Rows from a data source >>
☆ ☆ ☆ ☆ ☆ ☆ ☆
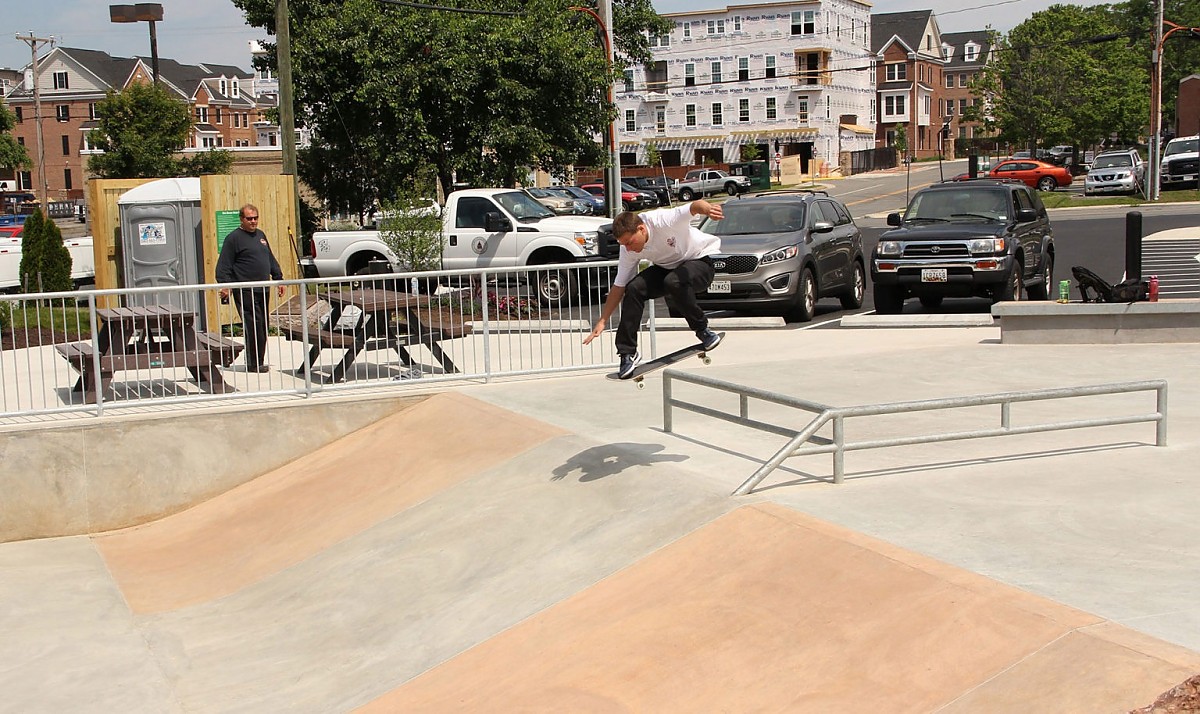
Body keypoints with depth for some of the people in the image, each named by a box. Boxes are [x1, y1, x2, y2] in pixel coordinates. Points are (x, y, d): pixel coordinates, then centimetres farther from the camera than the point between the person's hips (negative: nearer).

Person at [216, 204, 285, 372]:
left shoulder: (261, 235, 18)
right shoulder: (234, 238, -4)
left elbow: (271, 260, 26)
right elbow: (224, 265, -8)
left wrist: (278, 279, 22)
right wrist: (224, 285, -17)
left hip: (263, 290, 7)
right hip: (245, 292, -7)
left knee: (263, 327, 8)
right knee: (254, 326, -12)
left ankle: (258, 361, 15)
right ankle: (254, 364, -8)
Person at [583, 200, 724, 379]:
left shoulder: (662, 221, -33)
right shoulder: (628, 251, -14)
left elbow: (695, 206, -46)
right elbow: (619, 287, -5)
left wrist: (708, 209, -71)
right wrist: (602, 321, -7)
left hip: (703, 259, -6)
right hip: (667, 267, 6)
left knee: (674, 282, -37)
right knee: (634, 288, -18)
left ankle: (702, 330, -15)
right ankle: (628, 353, -8)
☆ ☆ ☆ ☆ ☆ ☆ ☆
Can you retype all of the rows above word for word, leaving out the pictures?

Body keypoints with depth for some of the people in the image, each named by a box. Boxes are [x1, y1, x2, y2] in pixel coordinates. Points are (x, y, d): pixel coordinates, then centimetres farther from the camera than the point between the person's hips (negative: nearer).

Person at [216, 204, 285, 372]:
left shoulder: (261, 235, 18)
right shoulder: (234, 238, -4)
left elbow: (271, 260, 26)
right elbow: (224, 265, -8)
left wrist: (278, 279, 22)
right wrist: (224, 285, -17)
left hip: (263, 290, 7)
right hip: (245, 292, -7)
left knee: (263, 327, 8)
right knee: (254, 326, -12)
left ankle: (258, 361, 15)
right ankle: (254, 364, -8)
Person at [583, 200, 724, 379]:
left shoulder: (662, 221, -33)
right shoulder: (628, 251, -14)
left elbow: (695, 206, -46)
right elbow: (619, 287, -5)
left wrist: (708, 209, -71)
right wrist: (602, 321, -7)
left hip: (703, 259, -6)
right hip: (667, 267, 6)
left knee: (674, 282, -37)
right knee: (634, 288, -18)
left ankle: (702, 330, -15)
right ankle: (628, 353, -8)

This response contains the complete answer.